Directions for this task
Reproduce each line of text in the material below word for word, leaving out the pictures.
[begin Data provided]
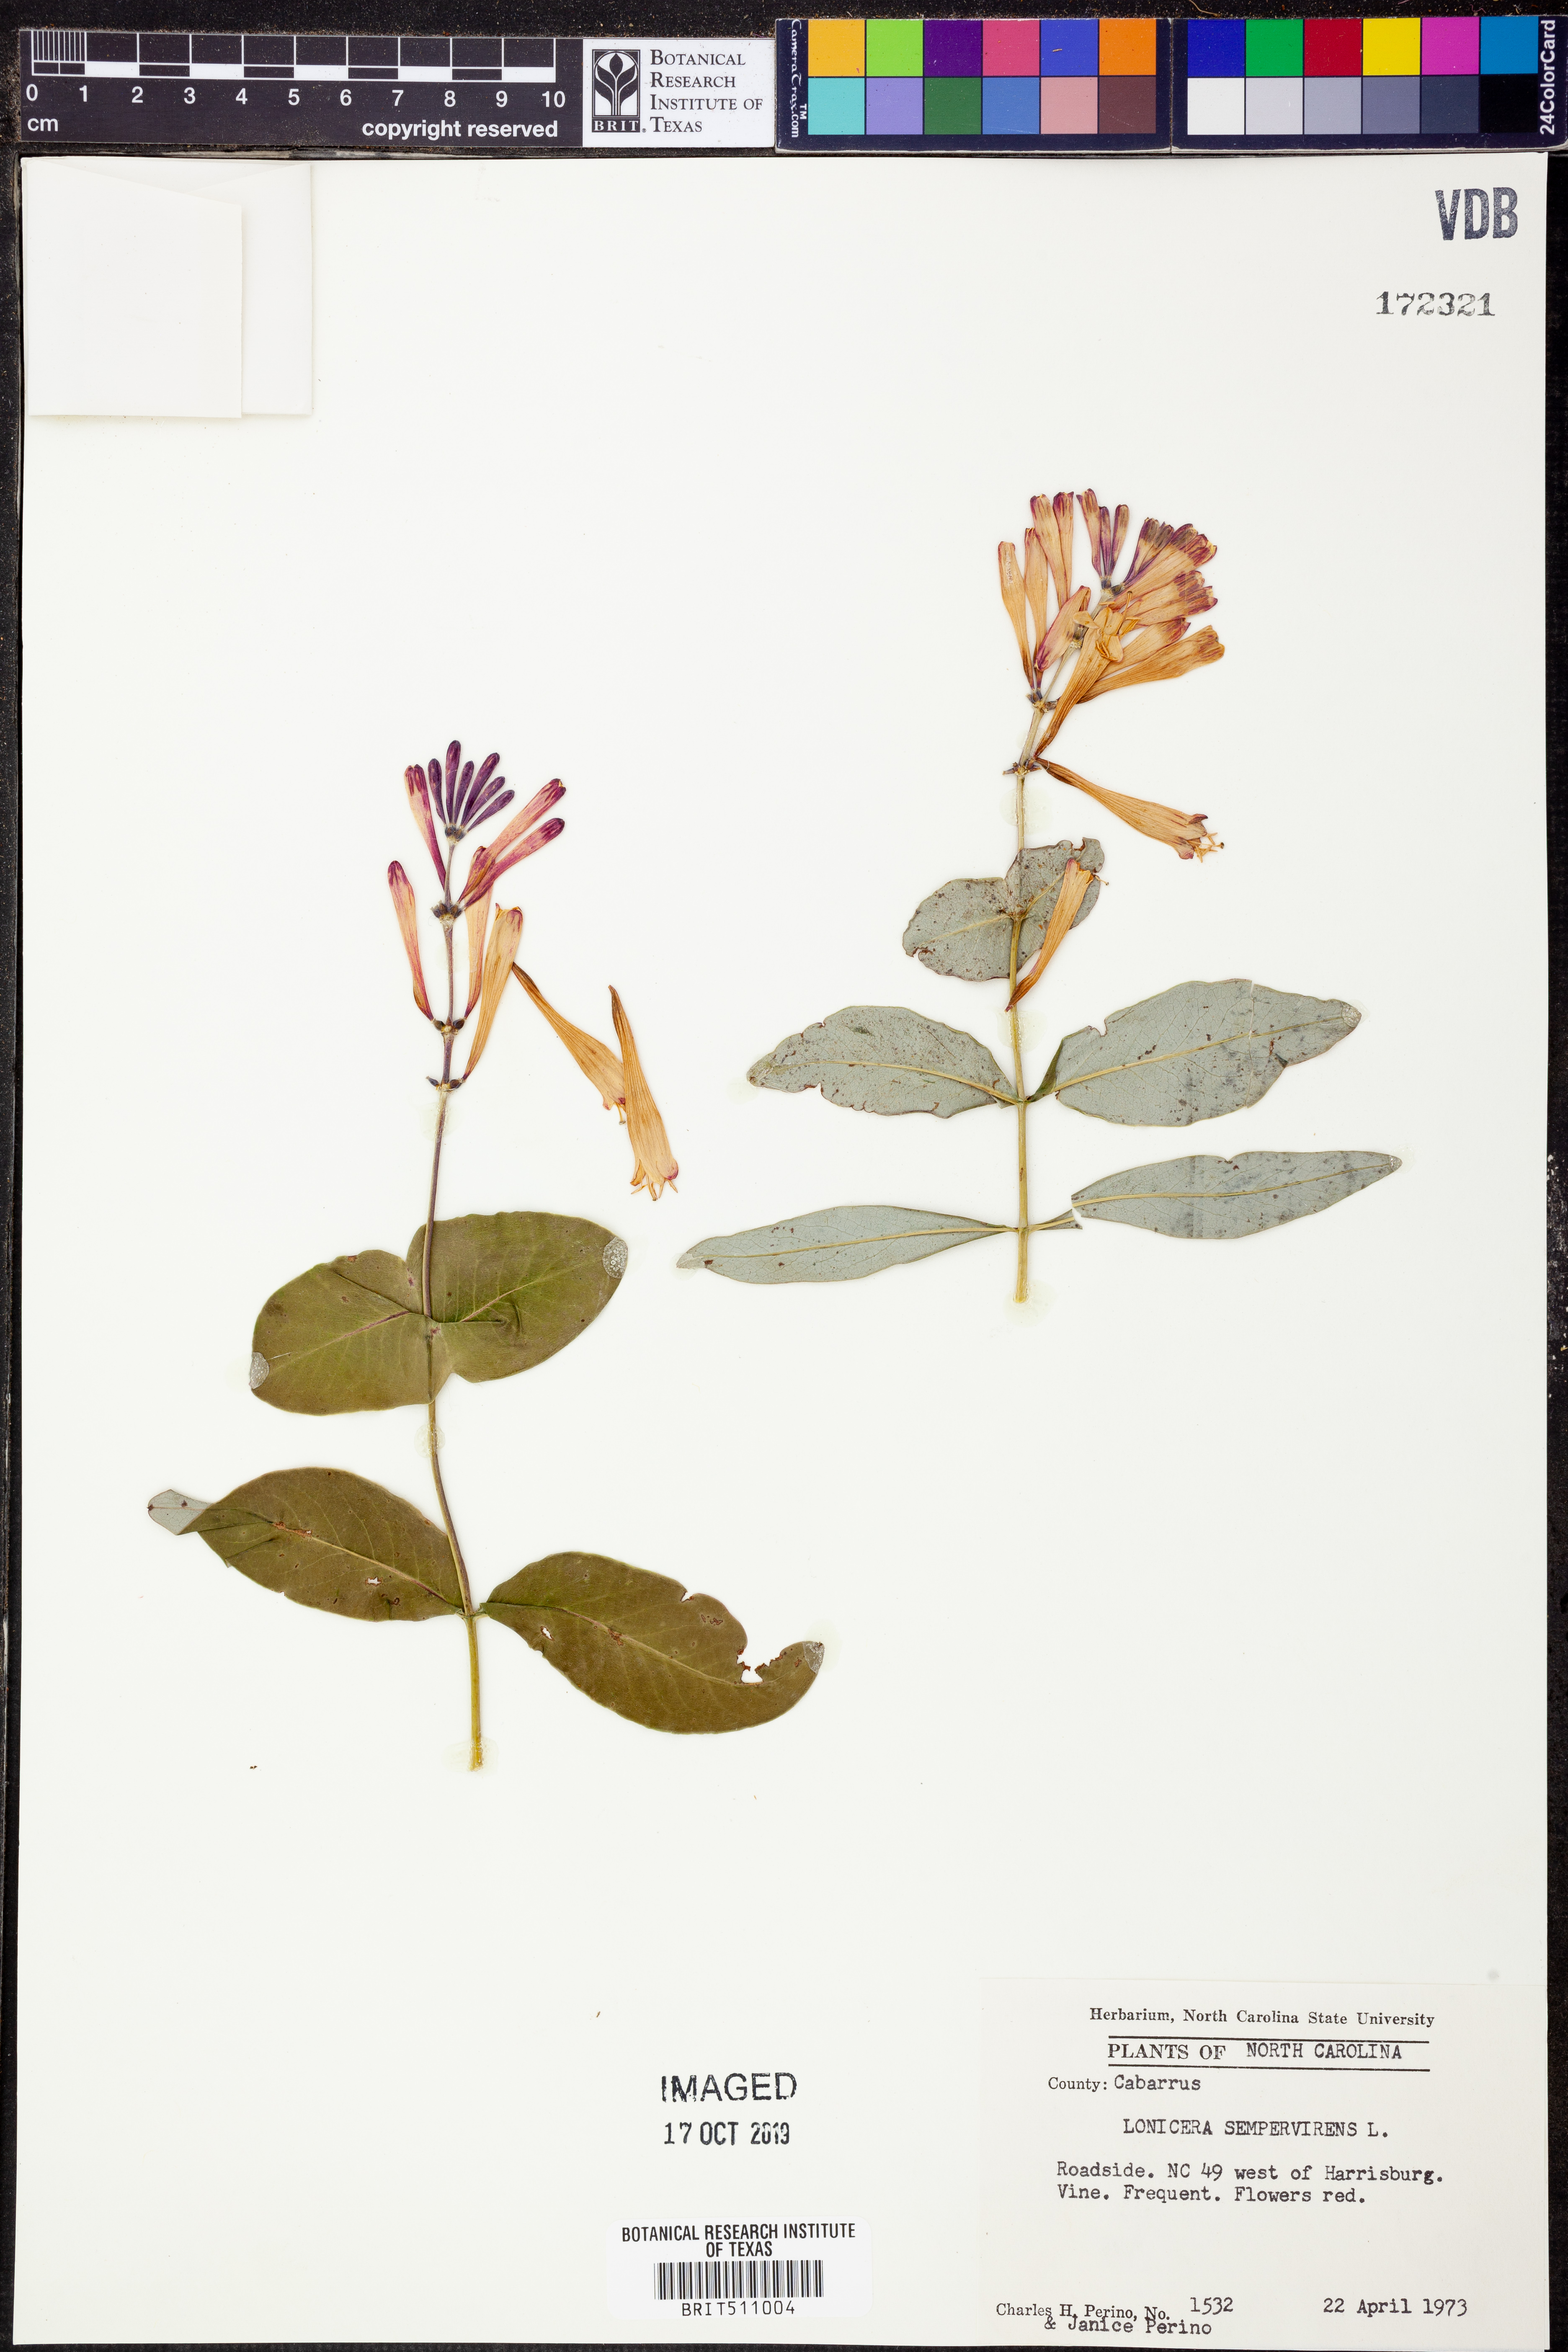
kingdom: Plantae
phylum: Tracheophyta
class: Magnoliopsida
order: Dipsacales
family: Caprifoliaceae
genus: Lonicera
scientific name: Lonicera sempervirens
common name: Coral honeysuckle
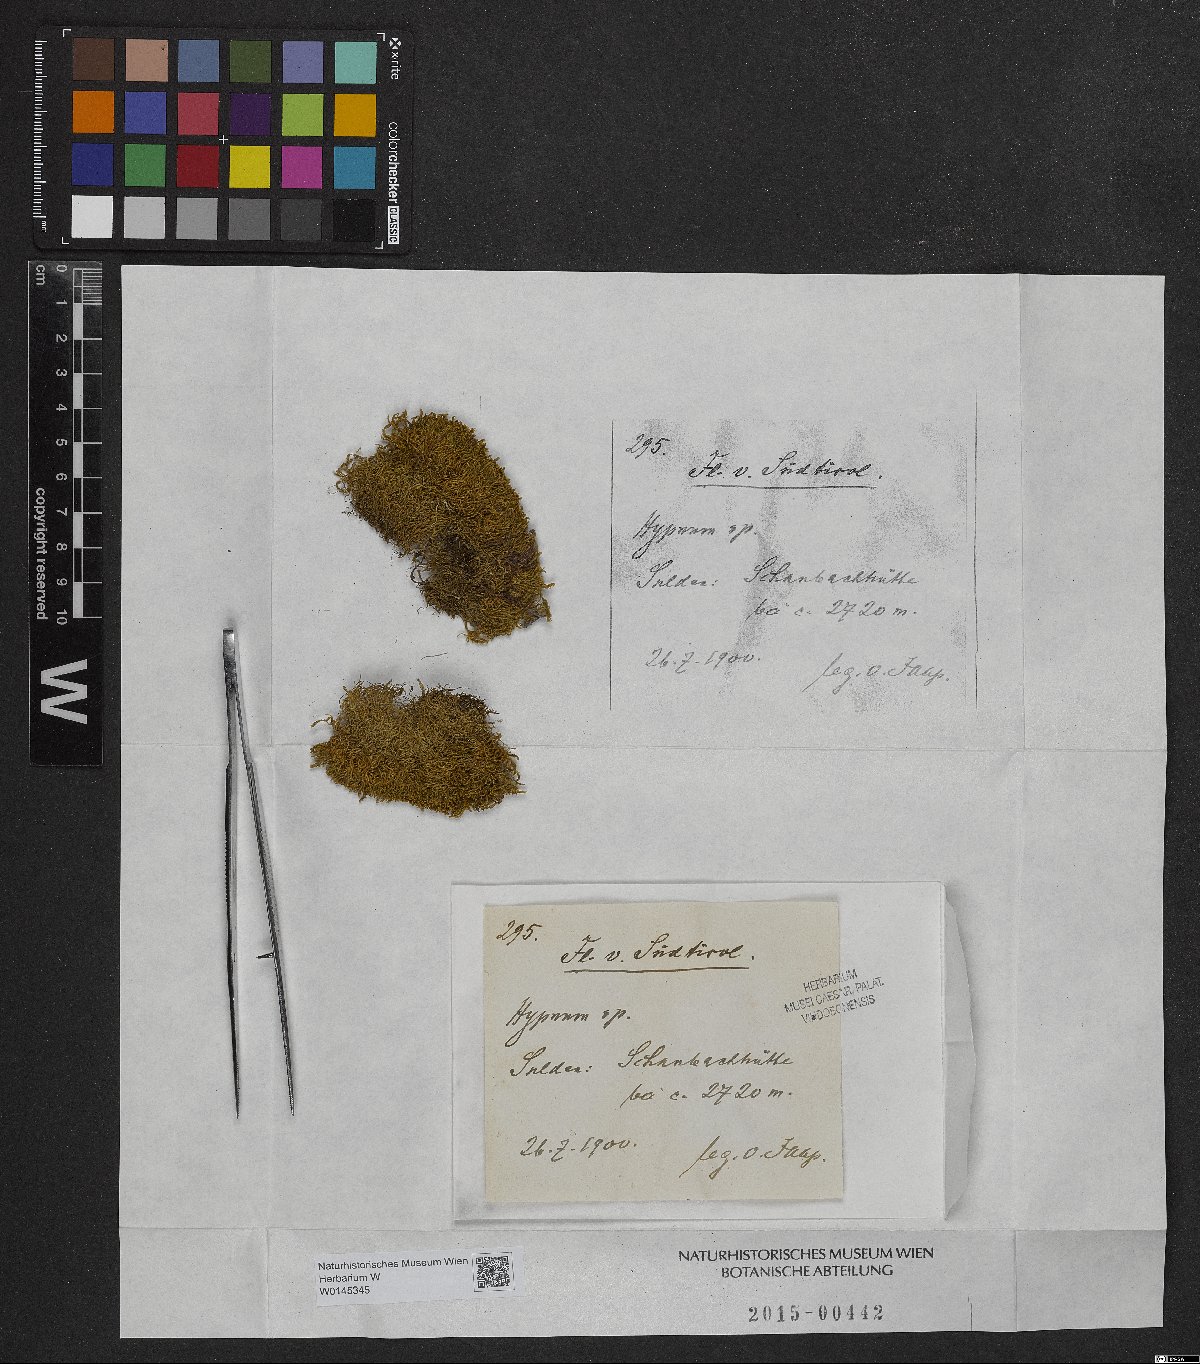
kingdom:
[end Data provided]
Task output
kingdom: Plantae
phylum: Tracheophyta
class: Magnoliopsida
order: Dipsacales
family: Caprifoliaceae
genus: Lonicera
scientific name: Lonicera sempervirens
common name: Coral honeysuckle
kingdom:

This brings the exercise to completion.